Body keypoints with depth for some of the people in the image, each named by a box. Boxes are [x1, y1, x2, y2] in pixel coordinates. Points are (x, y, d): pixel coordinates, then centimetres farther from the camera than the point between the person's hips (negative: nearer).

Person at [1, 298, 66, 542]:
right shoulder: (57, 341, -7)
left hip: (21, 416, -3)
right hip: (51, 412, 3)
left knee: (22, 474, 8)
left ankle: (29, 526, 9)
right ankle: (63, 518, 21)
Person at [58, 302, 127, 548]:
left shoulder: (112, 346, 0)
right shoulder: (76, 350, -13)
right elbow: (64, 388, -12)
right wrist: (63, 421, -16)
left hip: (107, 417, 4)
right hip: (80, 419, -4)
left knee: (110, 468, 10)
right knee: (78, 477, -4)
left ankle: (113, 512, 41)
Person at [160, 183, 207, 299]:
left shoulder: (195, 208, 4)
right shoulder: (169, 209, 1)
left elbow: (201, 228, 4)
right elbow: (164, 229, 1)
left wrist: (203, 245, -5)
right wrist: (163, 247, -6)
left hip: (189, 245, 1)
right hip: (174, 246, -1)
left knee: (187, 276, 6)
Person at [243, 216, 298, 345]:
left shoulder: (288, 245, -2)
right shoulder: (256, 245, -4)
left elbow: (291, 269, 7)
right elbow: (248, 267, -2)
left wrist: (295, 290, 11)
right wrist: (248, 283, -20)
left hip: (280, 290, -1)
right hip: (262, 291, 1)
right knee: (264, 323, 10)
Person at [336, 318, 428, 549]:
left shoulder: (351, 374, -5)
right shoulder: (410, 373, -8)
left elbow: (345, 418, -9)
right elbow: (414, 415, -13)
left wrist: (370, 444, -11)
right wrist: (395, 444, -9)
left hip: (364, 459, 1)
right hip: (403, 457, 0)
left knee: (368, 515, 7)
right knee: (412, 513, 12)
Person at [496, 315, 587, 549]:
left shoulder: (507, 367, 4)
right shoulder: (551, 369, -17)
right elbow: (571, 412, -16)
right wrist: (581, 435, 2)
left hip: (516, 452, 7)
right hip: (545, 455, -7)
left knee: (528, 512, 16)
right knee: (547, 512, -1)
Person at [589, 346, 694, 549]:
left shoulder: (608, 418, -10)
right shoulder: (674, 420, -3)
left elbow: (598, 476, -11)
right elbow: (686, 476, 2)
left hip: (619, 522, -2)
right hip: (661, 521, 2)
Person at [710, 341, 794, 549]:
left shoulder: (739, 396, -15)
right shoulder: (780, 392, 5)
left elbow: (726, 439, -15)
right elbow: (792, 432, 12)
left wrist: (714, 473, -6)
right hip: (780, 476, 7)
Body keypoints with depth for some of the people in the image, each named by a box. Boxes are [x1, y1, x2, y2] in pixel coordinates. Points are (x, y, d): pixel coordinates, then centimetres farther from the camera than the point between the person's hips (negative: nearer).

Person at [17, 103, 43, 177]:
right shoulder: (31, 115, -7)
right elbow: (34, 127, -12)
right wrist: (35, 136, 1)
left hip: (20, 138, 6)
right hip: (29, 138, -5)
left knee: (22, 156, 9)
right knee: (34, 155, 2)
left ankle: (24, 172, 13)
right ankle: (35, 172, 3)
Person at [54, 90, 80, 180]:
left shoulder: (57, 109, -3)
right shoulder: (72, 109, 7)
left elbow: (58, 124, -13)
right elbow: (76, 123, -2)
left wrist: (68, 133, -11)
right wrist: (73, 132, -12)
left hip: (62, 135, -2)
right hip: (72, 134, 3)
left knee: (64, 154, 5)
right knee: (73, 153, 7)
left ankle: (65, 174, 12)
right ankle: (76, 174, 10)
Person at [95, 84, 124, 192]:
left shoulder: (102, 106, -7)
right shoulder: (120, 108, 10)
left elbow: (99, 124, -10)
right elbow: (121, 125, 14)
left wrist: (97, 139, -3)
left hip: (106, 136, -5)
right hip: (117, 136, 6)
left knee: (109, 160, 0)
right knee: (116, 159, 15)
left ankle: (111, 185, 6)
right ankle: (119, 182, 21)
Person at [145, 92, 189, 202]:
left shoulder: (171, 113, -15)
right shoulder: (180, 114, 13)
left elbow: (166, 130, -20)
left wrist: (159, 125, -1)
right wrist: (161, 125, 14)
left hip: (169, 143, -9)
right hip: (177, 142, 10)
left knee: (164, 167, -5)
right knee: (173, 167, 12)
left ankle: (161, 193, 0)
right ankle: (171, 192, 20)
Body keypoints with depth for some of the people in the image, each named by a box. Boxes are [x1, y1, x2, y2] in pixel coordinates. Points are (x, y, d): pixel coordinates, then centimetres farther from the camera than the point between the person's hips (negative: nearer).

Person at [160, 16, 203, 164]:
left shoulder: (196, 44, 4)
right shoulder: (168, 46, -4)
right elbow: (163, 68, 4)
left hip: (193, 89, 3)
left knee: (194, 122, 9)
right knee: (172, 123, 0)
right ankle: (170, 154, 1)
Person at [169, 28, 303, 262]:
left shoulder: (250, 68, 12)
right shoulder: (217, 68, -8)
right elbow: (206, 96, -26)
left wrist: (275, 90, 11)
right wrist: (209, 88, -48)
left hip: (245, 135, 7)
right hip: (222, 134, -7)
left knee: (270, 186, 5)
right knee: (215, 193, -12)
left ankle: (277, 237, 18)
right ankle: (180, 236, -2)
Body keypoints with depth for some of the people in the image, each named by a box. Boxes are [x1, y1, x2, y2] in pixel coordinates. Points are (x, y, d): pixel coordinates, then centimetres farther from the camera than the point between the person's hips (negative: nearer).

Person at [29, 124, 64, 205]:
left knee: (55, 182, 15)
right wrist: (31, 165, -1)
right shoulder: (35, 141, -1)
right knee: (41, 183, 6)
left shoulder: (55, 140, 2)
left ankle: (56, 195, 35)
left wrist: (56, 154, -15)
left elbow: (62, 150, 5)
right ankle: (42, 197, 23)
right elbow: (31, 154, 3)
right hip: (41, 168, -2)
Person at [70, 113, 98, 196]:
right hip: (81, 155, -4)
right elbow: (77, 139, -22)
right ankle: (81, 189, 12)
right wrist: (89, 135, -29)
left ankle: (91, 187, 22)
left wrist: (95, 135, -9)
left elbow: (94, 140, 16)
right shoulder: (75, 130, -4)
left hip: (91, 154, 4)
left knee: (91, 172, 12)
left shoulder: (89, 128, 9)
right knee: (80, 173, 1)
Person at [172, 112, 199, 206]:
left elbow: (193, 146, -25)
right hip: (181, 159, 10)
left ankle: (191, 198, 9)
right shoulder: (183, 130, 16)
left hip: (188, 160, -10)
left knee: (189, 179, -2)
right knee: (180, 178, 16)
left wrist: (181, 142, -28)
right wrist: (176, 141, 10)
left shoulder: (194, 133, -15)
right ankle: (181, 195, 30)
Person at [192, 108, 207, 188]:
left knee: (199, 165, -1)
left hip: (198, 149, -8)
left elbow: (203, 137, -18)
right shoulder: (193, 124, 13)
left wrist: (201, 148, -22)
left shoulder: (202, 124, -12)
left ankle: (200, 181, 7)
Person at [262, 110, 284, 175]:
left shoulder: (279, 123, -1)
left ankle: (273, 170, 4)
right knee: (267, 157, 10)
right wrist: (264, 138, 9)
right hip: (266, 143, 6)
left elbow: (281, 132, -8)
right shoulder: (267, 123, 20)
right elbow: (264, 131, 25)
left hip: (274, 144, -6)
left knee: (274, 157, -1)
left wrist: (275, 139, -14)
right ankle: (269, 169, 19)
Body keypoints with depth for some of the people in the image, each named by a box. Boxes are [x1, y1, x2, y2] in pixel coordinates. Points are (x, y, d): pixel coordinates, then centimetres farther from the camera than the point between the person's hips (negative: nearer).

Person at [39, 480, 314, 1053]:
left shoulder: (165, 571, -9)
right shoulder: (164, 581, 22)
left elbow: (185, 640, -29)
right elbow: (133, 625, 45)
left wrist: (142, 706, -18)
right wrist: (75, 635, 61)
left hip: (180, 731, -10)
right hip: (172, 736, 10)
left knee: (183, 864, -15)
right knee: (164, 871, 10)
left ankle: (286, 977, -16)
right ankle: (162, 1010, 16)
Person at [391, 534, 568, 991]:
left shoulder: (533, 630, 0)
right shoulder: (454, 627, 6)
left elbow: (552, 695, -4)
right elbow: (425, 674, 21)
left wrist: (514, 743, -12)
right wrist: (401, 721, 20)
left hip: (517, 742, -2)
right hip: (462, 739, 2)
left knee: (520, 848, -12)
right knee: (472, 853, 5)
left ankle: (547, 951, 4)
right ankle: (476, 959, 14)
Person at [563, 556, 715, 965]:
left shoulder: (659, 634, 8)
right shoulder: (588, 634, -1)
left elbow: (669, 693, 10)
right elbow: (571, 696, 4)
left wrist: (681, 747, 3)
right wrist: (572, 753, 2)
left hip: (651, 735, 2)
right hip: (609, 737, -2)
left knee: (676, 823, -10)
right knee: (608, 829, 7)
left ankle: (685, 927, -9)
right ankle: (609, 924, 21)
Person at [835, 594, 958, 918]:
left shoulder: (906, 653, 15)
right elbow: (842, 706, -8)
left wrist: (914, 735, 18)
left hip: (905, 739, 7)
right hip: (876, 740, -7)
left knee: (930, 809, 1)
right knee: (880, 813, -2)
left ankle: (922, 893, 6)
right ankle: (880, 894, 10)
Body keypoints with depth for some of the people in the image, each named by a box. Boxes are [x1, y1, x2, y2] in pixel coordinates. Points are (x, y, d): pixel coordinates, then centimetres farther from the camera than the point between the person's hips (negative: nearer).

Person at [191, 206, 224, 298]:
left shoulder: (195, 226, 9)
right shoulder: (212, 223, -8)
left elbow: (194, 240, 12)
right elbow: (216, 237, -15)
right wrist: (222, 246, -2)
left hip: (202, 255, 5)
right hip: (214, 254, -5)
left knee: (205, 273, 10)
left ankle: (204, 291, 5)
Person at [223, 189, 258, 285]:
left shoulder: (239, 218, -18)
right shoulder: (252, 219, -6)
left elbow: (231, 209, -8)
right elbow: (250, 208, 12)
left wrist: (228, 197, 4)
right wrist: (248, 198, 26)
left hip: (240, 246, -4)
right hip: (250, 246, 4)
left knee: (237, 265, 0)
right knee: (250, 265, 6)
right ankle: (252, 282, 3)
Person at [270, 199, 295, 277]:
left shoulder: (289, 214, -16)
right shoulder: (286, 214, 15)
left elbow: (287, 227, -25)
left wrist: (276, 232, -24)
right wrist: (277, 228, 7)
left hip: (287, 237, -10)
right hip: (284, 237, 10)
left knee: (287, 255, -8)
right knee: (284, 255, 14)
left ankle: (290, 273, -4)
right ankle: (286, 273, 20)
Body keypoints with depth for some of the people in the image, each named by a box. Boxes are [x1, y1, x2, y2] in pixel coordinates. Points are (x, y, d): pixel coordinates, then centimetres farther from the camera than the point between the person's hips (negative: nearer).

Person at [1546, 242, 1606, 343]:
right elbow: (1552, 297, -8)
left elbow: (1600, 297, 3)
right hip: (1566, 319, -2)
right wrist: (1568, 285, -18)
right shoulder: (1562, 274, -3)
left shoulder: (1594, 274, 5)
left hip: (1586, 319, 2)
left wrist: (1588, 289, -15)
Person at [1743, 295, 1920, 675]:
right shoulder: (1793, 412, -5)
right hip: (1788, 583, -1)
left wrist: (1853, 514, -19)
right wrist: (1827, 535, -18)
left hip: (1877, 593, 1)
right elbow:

*Work instructions:* Copy the listing from the line containing "left ankle: (24, 172, 13)" through the line containing "right ankle: (119, 182, 21)", replacing "Person" with "Figure" and changing nothing else.

*Response for this exercise:*
left ankle: (24, 172, 13)
right ankle: (35, 172, 3)
Figure at [54, 90, 80, 180]:
left shoulder: (57, 109, -3)
right shoulder: (72, 109, 7)
left elbow: (58, 124, -13)
right elbow: (76, 123, -2)
left wrist: (68, 133, -11)
right wrist: (73, 132, -12)
left hip: (62, 135, -2)
right hip: (72, 134, 3)
left knee: (64, 154, 5)
right knee: (73, 153, 7)
left ankle: (65, 174, 12)
right ankle: (76, 174, 10)
Figure at [95, 84, 124, 192]:
left shoulder: (102, 106, -7)
right shoulder: (120, 108, 10)
left elbow: (99, 124, -10)
right elbow: (121, 125, 14)
left wrist: (97, 139, -3)
left hip: (106, 136, -5)
right hip: (117, 136, 6)
left knee: (109, 160, 0)
right knee: (116, 159, 15)
left ankle: (111, 185, 6)
right ankle: (119, 182, 21)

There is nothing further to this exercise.